Exercise passage ▸
******
Technical Corrections
Main paper

Title should include the temporal coverage (1986-2023)

Title: Remove 'the'

Line 15: Should be "Raleigh"

Line 76: To keep this sentence parallel and avoid using 'impact' twice in your list, recommend changing this to "...impact surface air quality, change surface albedo of snow and ice when deposited, and modulate..."

Line 82: I disagree that the paper provides "a methodology". The example evaluation has a lot of choices that are very specific to your model application.

Line 90: Recommend rewording with a more active voice. Also the qualified 'Recent' is probably not needed before "IPCC reports"

Line 103: Please add what "aerosol effects" is referring to in this sentence.

Line 157: formatting issue

Line 160: subscript needed

Line 182: Please state explicitly where the time period information is included. I had to hunt for it before finding it in the AEROdata.csv file. The temporal information is also inadequate in the .csv file as discussed above.

Line 201: formatting issue

Line 203: Include the range of dates of the observations.

Line 220: Using 2010 emissions will certainly impact your model's ability to accurately estimate air quality in 2013-2015. There are substantial changes in global air quality from 2010 -2015, for example decreasing emissions from industrial sources in China beginning in 2013.

Line 227: formatting issue

Line 228: What is meant by "present day" in this context? The previous paragraph refers to 2010 emissions for 2013-2015 simulations.

Line 240: What is meant by 'its importance can be isolated'

Lined 241: O< should be OC

Line 247: Sentence beginning with 'Assumptions…' is awkwardly worded, particularly the parenthetical statement and could use some word smithing.

Line 262: Awkwardly worded. How do particles 'interact with photochemistry'

Line 282: Sentence beginning with 'We do not choose..' should be edited for clarity, for example breaking it into 2 or more sentences.

Line 289: one-to-one

Line 303: What differences is this referring to, i.e., different between what two things?

Line 312: Why is the lat/long data location so imprecise in some cases? In what geographic region does this occur?

Line 314: Please reword sentence beginning 'Because of..' for clarity.

Line 323: What is meant by 'most' of the observations and 'most' of the stations? Compared to what baseline?

Line 324: Please restate the temporal coverage (1986-2023)

Line 324: You are not provided annual averages which implies you have separate averages for each year. Rather you are providing an average over 1986-2023 of all available data. At some sites you may not even have data for a single full year.

Line 327: Missing parentheses.

Line 330: Because these are temporal averages I disagree "this dataset presents a huge increase in the amount of data available to the aerosol modelling community"

Line 333: These are not annual averages. The observations span decades and there is no information on whether some of the sampling is only done during certain times of year.
******
Data excerpt ▸
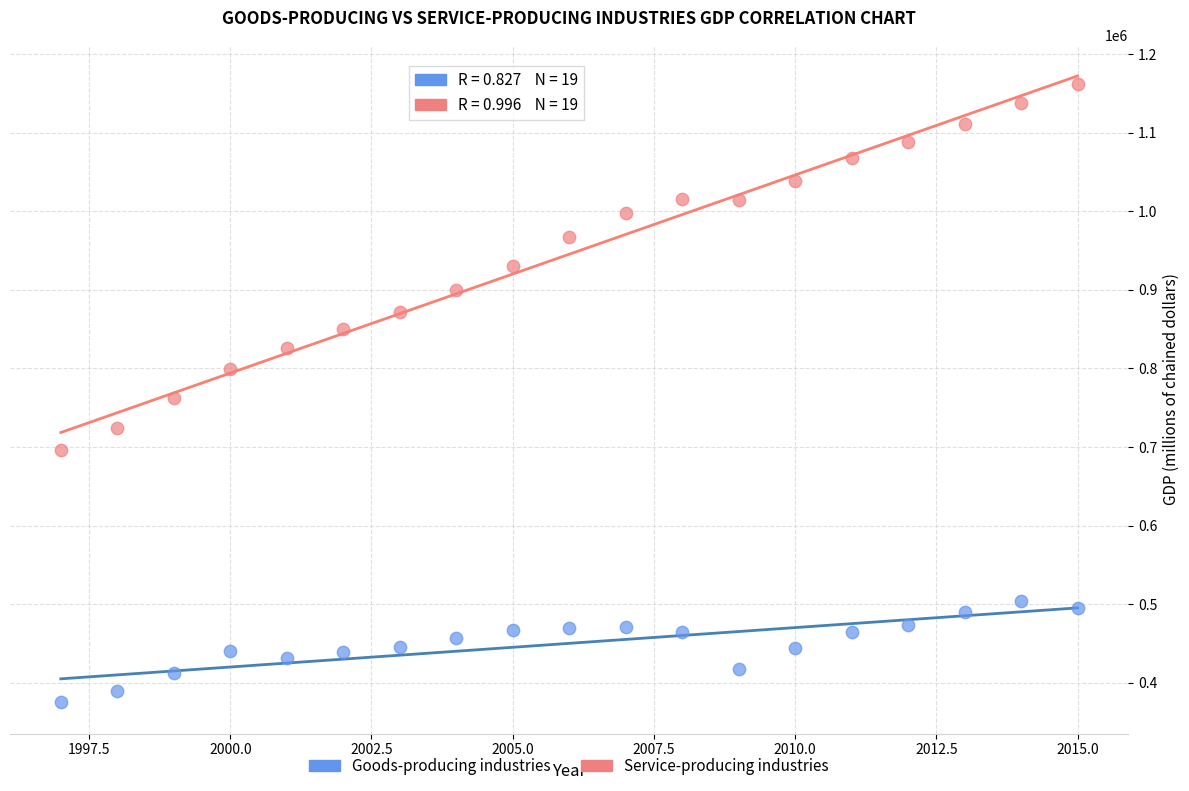

Which series contains the lowest Y value?

Goods-producing industries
******
What you will do ▸
**A.** Do these statements agree with the technical corrections? Answer yes or no for each, and quote the words from the technical corrections that decide it.
(i) The reviewer asks for the word 'the' to be taken out of the title.
(ii) The reviewer found the time period information in the AEROdata.csv file without having to search for it.
(iii) The reviewer agrees that the dataset greatly increases the amount of data available to the aerosol modelling community.
**B.** Could you copy, word for word, everything in the technical corrections from "Line 182: Please" down to "for 2013-2015 simulations."?

Expected outputs ▸
**A.**
(i) Yes: "Title: Remove 'the'"
(ii) No: "I had to hunt for it before finding it in the AEROdata.csv file."
(iii) No: "Because these are temporal averages I disagree"

**B.**
Line 182: Please state explicitly where the time period information is included. I had to hunt for it before finding it in the AEROdata.csv file. The temporal information is also inadequate in the .csv file as discussed above.

Line 201: formatting issue

Line 203: Include the range of dates of the observations.

Line 220: Using 2010 emissions will certainly impact your model's ability to accurately estimate air quality in 2013-2015. There are substantial changes in global air quality from 2010 -2015, for example decreasing emissions from industrial sources in China beginning in 2013.

Line 227: formatting issue

Line 228: What is meant by "present day" in this context? The previous paragraph refers to 2010 emissions for 2013-2015 simulations.